===== Page
January 06, 2006

Rural ecosystems in Europe

Elvira Pereira, Cibele Queiroz, Henrique Miguel Pereira and Luis Vicente tell the story of Sistelo in Ecology and Society (open access). Sistelo is a small town in northern Portugal, sitting just across the border from Galicia, where I live. Sistelo looks like many towns in Galicia:
Between 1960 and 2001, the population in Sistelo decreased by 57%. The current number of residents in the community is 341. There is a high proportion of women and elderly, and the illiteracy rate is very high. Pensions are the main means of living. Other major sources of income are emigrant remittances and agricultural subsidies. [...] 10.6% of the resident population does not have piped water in the household, 28.7% does not have a bath or shower, 21.7% does not have a toilet, and 78.9% uses fireplaces as the only heating system.
Still, when asked, people say that they are better off now than 30 yr ago.
[P]eople emphasized that they had more choices now than in the past, particularly with regard to having more cash income and improved access to goods and services. The expressions “land of slavery” and “slave work,” both of which were frequently repeated by the study participants, reflect the importance of the choices now available because of mobility and income sources unrelated to agriculture. [...] Interestingly, most people (36 out of 39 residents) preferred to live in Sistelo rather than in more urbanized areas. The criteria used to justify this choice were a healthy environment, tranquility, the ability to be self-sufficient, a sense of place, and freedom.
Sistelo is surrounded by a picturesque landscape of agricultural terraces. Visitors come to the place to enjoy the beauty of this landscape. However, residents are not enthusiastic about the terraces, and tend to associate them to misery and hard work. Due to depopulation and the abandonment of agriculture terraces are decaying. The authors of the study describe the situation in more convoluted terms:
For those ecosystem services most dependent on abundant human labor, the decrease in population and the subsequent abandonment of agricultural fields imply a decrease in the provision of those services. This is the case with the food provisioning services and the cultural services of the terraced landscape in Sistelo. The consequences of the downward trends in these services for human well-being are difficult to assess because of the increasing disconnect between human well-being and local ecosystem services. The causes for this are twofold. On the one hand, at the local level there has been a general improvement in those aspects of human well-being that are not strictly dependent on ecosystem services. On the other hand, there is a spatial disconnect between the location in which the ecosystem services are produced and the location of the people who benefit from those services. For instance, some of the services provided by Sistelo, such as the cultural landscape of socalcos [terraces] or the regulation of the water quality [which has increased with depopulation] in the Vez River, benefit people elsewhere.
The authors add that total depopulation of Sistelo would result in the encroachment of wild vegetation, but warn that this could lead to more and larger fires. However, fires in the region are intentionally caused by people. So, in my opinion, no people would result in no fires. Additionally, according to the study, the number of species in the area and the abundance of wild boars and other game would decrease because wild nature is more homogeneous than the humanized landscape of Sistelo.
==========
> [What is being asked]:
Please answer these questions from the Sistelo text:
(a) By what percentage did Sistelo's population decrease between 1960 and 2001?
(b) How many of the 39 residents preferred to live in Sistelo rather than in more urbanized areas?
(c) Which river's water quality is given as a service from Sistelo that benefits people elsewhere?
===== Entries
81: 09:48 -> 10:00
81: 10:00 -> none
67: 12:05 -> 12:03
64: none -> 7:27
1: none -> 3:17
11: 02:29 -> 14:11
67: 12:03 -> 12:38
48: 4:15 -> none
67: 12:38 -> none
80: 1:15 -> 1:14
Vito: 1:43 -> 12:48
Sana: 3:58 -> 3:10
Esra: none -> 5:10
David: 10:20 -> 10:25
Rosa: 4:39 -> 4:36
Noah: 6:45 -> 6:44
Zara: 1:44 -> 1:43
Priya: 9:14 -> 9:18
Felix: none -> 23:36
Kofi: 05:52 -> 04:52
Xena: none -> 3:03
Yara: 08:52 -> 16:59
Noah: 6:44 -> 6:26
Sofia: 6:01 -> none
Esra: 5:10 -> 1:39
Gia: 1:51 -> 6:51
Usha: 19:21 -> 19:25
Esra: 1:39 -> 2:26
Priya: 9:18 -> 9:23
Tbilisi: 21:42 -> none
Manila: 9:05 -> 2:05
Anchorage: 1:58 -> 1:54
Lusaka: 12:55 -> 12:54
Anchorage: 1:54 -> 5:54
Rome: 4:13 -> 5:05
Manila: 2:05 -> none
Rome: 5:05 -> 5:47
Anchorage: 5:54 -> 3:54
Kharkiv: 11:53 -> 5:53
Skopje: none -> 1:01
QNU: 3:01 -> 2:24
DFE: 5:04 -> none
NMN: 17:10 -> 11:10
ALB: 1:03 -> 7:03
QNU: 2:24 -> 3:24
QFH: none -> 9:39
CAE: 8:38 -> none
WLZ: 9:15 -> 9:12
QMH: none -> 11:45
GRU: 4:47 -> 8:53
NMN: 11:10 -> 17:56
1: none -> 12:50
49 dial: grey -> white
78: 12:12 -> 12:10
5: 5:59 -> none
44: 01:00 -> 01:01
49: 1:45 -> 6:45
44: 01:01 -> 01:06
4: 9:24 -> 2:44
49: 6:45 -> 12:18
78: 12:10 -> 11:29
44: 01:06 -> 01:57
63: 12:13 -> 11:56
==========
> [Worked solution]:
(a) 57%
(b) 36
(c) The Vez River